Peu à peu, nous saisissons mieux d’autres données du conflit. La plage d’Ostula (rebaptisée Xayakalan) servait depuis des années au débarquement de mystérieux chargements, en provenance de Colombie ou d’Amérique centrale. « Tout le monde dans la communauté savait que le trafic était protégé par les militaires. » Pas seulement parce que le casernement de la Marine se trouve là, trop près pour que les allées et venues puissent lui échapper. « Souvent, les soldats descendaient sur la plage, pour surveiller les opérations, afin que les colis ne se perdent pas. »
À côté de Valentín, le regard franc et décidé, deux commandants de la garde communale d’Ostula. Celle-ci a été créée par les habitants des villages, lassés de subir agressions et assassinats sans que les coupables ne soient inquiétés. Ils savaient que la récupération de Xayakalan ne se ferait pas sans heurts. Ils ont donc renoué avec les anciennes coutumes de l’autodéfense indigène. Et cette police-là n’est pas une force étrangère à la population, brutale et corrompue, au service des leaders politiques, des trafiquants et gros propriétaires. Elle est formée et contrôlée par les habitants de la communauté indigène.

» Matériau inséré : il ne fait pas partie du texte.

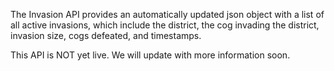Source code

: The Invasion API provides an automatically updated json object with a list of all active invasions, which include the district, the cog invading the district, invasion size, cogs defeated, and timestamps.

This API is NOT yet live. We will update with more information soon.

C’est d’ailleurs ce qui inquiète les autorités. Voilà pourquoi, quelques jours avant l’opération des pistoleros contre Coire, un millier de soldats et de policiers sont entrés dans les maisons, à la recherche d’armes, sans même un mandat de perquisition. Ils ont emmené deux des membres de la police communautaire, prétendant les avoir arrêtés lors d’un contrôle routier.
La complicité entre militaires et pistoleros est on ne peut plus claire. Les uns désarment la population, les autres enlèvent et assassinent. Mais les médias aux ordres retiendront une tout autre version : les indigènes se livrent au trafic, et tous ces morts sont victimes de règlements de comptes. Il faut donc militariser la zone, la pacifier [2] et la livrer au développement. Comme par hasard, la région est riche en ressources minières, la construction d’un port est en projet. De plus, les paysages sont splendides. L’immense plage vierge, bordée de hauts cocotiers, attend déjà les grues et les bétonnières.
Mais, nous l’avons déjà écrit, ces hommes et ces femmes rudes et solidaires, indigènes nahuas du Pacifique, ne sont pas à vendre. Pour eux, se séparer de la terre qui nourrit les corps, conserve la mémoire des villages, abrite les âmes des ancêtres et garantit l’avenir des enfants, c’est accepter une vie au rabais.
Quand ils ont décidé de reprendre leurs terres, les comuneros d’Ostula, Coire et Pomaro savaient qu’ils commettaient une folie. Francisco de Asís Manuel, le président des biens communaux, le leur avait répété. C’était juste avant son enlèvement.
Aujourd’hui, essayant de briser l’épais silence médiatique, la communauté indigène de Santa María Ostula réclame le retour de ses membres séquestrés, la vérité et la justice sur les assassinats, le démantèlement des groupes paramilitaires du narco, le châtiment des fonctionnaires gouvernementaux qui les protègent, le respect de l’intégrité de ses terres communales, le respect de sa police communautaire et sa garde communale.
Avec ceux du Chiapas, de l’Oaxaca, du Guerrero, du Chihuahua et d’ailleurs, avec les ejidatarios de San Salvador Atenco, les Nahuas de la côte Pacifique du Michoacán nous disent que l’humanité peut rester digne et libre.